Former Secretary of State Hillary Clinton not only used a private email account to conduct all federal business, but her staff also used unsecured personal email accounts when corresponding with her about the attack in Benghazi, the New York Times reported Monday.

Some of Clinton's 300 emails that she turned over to a House committee investigating the 2012 Benghazi terror attack revealed that Clinton and her aides closely monitored the fallout from the Benghazi attack, exchanging messages on private accounts completely outside the secure State Department email network, The New York Times reported.

Earlier this month during a news conference held by Clinton to explain her email flub, the nation's former top diplomat told reporters that the "vast majority of my work emails went to government employees at their government addresses, which meant they were captured and preserved immediately on the system at the State Department.... to meet record keeping requirements, and that, indeed, is what happened," Politico reported.

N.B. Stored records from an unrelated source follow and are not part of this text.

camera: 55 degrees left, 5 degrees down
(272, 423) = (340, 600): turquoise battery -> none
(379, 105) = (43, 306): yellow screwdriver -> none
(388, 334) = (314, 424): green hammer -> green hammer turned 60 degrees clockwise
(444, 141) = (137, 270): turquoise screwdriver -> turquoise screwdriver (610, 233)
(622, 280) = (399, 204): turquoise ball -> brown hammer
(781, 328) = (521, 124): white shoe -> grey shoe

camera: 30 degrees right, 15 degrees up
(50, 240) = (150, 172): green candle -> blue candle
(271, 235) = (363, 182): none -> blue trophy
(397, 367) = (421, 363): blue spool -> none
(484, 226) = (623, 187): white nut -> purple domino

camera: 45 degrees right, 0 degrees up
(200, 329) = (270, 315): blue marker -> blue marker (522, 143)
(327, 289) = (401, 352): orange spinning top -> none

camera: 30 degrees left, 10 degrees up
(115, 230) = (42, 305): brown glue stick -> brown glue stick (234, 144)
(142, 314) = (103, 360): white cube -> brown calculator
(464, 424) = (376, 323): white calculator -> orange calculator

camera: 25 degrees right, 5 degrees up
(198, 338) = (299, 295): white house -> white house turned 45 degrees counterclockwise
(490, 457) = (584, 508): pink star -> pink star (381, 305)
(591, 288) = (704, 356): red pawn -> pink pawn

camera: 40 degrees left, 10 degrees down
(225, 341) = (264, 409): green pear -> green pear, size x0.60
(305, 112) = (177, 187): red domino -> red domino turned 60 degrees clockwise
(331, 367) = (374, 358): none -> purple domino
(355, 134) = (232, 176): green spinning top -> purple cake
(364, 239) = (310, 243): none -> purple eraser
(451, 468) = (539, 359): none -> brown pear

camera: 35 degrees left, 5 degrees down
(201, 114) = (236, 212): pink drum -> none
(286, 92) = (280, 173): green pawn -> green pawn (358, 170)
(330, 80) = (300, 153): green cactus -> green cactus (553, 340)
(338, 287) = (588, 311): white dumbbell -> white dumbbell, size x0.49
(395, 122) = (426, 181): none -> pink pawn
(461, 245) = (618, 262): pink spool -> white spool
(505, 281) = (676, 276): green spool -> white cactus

But the discovery of her secret email network casts doubts on how truthful Clinton was being, throwing an even larger wrench into her likely 2016 presidential bid. Transparency and security advocates question whether Clinton violated government openness and record-keeping laws, and many suggest that she even jeopardized national security by conducting federal business on unsecured networks that were more vulnerable to hacks.

During her tenure at the State Department, Clinton conducted all federal business from a private email account connected to a private server hosted from her home. Her email domain was hosted with a "consumer-grade" registrar that had been hacked in 2010.

Those 300 emails reported on by the Times only represent 1 percent of the 30,000 emails that Clinton turned over to the State Department in 2014 upon the insistence of Republican investigators. Without any oversight from a neutral third party, Clinton and her team deleted an additional 30,000 emails from her private account that she described as personal in nature.

On Friday, the committee investigating Benghazi formally asked that Clinton turn over her private email server so that an independent third party can examine the contents to see whether she complied with federal laws, reported The Hill.